Так мы и сделали. Но озарение покинуло Янку, она приступала к магическому стеклу раз за разом, и ничего у нее не получалось. И только в сумерках, после заката, магический кристалл наполнился светом ушедшего дня. Ибо там все еще был день, рыжее солнце било сквозь невидимое нам окошко в убогую комнату, где лежал мой Кристоф. Лицо его горело, он мучился жаром и болью в затылке, снова и снова повторял мое имя. Я пыталась отвечать, но, видно, Господь (или тот, другой?) обделил меня тем, что даровал отцу. Ничто не указывало на то, что Кристоф меня слышит.

Когда силы снова оставили Янку, я сделала то, что могла и умела: перевернула песочные часы и дождалась удара часов на площади. Таким путем я узнала, что через два с четвертью часа после заката в Виттенберге «там» солнце еще не зашло. Стало быть, это неведомое «там» и в самом деле Испания.

Я сказала об этом Янке. В этот раз она не была такой измученной, только выпила две кружки воды.

– Наверное, Испания. Там жарко, душно, запах странный.

– Плохой?

– Н-нет. И плохой, и еще другой. Не знаю, какой. Будто трава или цветы, сухие. Может, лечебное.

– Ты мне расскажешь когда-нибудь, как у тебя это получается?

Янка задумалась, нахмурилась.

– Как? Получается.

– Тебя тетушка Тереза этому научила?

Она слабо улыбнулась.

– Нет. Матушка меня всегда ругала, велела никому не рассказывать. Она говорит, на мне две погибели - красота и ведучесть. Да я не нарочно это делаю. А как? То будто вспоминаю, чего и не знала, а в этой Испании как будто сама была - и там, и здесь.

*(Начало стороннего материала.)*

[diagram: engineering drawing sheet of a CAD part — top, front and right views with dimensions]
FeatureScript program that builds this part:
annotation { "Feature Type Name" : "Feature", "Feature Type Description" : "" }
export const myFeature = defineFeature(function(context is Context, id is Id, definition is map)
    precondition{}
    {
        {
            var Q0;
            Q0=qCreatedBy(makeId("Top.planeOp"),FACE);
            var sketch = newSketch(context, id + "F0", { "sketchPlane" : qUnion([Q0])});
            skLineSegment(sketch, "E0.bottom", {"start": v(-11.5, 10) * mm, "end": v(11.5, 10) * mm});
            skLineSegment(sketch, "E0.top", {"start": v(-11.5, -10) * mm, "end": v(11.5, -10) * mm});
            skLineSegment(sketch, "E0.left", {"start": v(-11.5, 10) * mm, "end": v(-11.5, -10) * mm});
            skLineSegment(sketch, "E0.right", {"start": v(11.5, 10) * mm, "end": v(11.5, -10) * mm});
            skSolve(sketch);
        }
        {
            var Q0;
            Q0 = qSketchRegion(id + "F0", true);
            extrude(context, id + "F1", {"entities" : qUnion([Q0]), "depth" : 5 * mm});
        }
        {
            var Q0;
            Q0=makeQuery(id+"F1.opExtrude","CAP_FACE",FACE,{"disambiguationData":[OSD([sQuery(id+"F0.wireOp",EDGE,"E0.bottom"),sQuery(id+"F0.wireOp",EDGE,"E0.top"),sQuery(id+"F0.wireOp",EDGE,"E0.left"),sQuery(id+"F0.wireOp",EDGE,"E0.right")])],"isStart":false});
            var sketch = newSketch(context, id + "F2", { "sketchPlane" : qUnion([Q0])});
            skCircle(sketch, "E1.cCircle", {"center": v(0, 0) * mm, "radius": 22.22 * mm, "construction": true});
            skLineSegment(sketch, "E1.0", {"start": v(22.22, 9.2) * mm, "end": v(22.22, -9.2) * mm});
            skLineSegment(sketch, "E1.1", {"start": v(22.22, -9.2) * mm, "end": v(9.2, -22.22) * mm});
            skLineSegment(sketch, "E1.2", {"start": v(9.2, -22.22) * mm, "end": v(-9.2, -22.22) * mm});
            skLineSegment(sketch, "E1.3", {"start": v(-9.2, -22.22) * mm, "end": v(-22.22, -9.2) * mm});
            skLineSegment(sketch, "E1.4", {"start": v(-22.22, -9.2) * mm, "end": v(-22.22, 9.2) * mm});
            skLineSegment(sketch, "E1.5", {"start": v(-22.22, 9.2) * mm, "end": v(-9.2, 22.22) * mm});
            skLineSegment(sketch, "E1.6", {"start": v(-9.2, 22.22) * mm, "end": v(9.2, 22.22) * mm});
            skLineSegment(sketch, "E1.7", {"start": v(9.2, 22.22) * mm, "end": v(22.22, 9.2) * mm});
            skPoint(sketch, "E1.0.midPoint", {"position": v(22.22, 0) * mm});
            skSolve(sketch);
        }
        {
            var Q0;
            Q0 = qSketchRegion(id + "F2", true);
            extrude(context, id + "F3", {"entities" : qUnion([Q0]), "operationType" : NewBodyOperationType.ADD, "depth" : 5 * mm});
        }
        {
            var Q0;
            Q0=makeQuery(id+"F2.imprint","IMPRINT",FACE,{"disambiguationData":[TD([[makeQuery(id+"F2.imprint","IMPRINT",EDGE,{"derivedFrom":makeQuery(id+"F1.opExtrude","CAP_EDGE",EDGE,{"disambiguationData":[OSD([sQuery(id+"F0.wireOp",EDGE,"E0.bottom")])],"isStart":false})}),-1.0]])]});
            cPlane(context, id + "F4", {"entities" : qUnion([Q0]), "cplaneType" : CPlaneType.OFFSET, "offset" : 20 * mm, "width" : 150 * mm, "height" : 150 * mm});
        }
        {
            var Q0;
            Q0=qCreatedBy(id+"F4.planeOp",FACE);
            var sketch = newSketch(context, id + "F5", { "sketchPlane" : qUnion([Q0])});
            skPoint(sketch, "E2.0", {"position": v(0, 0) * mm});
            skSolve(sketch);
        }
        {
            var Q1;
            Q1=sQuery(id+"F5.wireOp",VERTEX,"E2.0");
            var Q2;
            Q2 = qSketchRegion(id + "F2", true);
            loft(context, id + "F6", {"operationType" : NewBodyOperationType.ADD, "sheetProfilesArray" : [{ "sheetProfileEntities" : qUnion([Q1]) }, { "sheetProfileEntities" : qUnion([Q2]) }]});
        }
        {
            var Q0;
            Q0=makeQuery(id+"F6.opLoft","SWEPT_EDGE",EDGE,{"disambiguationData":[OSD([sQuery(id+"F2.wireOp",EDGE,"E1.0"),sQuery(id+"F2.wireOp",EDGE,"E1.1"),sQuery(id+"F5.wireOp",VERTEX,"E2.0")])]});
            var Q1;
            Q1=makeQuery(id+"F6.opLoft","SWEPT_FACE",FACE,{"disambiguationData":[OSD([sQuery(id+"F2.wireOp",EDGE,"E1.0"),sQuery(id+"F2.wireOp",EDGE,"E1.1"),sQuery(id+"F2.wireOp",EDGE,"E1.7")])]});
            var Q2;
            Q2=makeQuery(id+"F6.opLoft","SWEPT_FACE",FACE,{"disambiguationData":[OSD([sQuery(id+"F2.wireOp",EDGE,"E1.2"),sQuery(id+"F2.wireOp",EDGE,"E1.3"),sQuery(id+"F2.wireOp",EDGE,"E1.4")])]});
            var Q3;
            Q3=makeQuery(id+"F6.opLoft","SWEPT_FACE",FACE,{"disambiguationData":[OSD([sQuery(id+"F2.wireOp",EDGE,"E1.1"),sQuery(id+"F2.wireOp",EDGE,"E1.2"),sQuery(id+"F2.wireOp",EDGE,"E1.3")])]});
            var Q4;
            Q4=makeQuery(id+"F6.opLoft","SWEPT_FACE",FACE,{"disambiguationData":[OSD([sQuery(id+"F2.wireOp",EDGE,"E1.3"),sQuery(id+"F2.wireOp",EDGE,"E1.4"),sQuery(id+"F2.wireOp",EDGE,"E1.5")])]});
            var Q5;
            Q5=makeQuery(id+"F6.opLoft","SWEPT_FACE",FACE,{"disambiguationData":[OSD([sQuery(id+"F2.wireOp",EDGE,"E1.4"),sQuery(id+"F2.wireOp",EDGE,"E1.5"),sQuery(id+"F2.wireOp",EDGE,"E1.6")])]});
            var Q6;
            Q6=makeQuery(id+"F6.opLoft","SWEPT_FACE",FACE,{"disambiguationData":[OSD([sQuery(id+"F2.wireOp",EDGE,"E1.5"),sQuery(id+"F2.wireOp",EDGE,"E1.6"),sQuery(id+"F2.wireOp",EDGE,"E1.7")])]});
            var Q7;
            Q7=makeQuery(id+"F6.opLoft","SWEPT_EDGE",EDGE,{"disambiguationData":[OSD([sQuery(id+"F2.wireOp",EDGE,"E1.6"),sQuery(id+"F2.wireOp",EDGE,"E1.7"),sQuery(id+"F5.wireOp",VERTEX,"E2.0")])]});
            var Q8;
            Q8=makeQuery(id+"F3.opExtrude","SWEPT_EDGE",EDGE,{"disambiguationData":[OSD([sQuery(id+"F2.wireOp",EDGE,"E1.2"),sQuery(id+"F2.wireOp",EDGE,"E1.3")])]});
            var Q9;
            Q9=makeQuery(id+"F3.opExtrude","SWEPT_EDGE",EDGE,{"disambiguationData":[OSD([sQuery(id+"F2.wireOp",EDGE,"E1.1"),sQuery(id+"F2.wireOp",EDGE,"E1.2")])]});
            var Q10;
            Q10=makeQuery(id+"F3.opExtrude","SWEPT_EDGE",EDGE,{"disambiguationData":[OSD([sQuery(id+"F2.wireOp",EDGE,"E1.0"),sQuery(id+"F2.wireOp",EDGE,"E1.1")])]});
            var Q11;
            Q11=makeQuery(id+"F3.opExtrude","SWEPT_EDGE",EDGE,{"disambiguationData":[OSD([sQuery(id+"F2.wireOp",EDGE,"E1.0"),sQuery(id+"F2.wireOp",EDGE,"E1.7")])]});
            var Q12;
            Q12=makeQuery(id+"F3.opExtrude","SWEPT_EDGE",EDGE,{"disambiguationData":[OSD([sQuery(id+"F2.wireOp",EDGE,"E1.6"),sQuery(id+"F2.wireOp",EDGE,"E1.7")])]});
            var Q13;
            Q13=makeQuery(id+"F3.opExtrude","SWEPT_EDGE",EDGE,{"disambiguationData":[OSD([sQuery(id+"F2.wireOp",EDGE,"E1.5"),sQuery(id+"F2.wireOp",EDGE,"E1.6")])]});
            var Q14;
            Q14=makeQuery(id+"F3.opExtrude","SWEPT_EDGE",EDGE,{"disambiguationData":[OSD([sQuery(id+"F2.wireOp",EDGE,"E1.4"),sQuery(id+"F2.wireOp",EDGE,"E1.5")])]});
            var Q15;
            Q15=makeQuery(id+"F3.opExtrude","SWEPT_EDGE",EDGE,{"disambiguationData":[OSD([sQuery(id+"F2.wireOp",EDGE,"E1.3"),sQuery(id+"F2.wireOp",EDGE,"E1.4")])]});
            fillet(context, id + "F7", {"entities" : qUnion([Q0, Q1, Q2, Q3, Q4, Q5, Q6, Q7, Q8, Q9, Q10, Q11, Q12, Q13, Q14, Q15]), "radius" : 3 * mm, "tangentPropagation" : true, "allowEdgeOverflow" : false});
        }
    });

Только и всего. А впрочем, спроси меня, откуда я узнаю о приближении опасности - ничего толковее не скажу, разве что на более чистом немецком.

– Янка, а о том кольце, что Кристоф у меня забрал, - что ты о нем знала? Скажешь теперь?

– Ну… что оно проклято. Как вот… страшно на него глядеть.

– А про дьявола?

– Знала, что проклято, - кивнула девочка.

– И еще что-то? Отчего ты так плакала по Кристофу? Скажи, скажи, для меня же лучше знать, чем…

– Я скажу, только ты не совсем верь. Может, оно и пустое, я, бывает, неверно угадываю. Тот, кто прежде кольцо носил, наложил на себя руки.

– Как?…

– Как, не знаю, - серьезно ответила Янка. - Но своей волей, сам умер.

– Янка, - помолчав, сказала я, - ведь это кольцо моего отца. А его убили. Ты же знаешь, Кристоф рассказывал, и господин Альберто… Такую смерть человек сам себе не причинит.

Янка тоже ответила не сразу.

– Ты верно знаешь, что его кольцо?

И вправду, девочка, я не знаю. То самое кольцо, или точно такое же, сказал некогда Кристоф, да будет благословенна его ясная голова. Значит, не то самое? Чье же? Дьявол ведает.

В последующие дни и ночи кристалл оставался мертвым. Видений больше не было.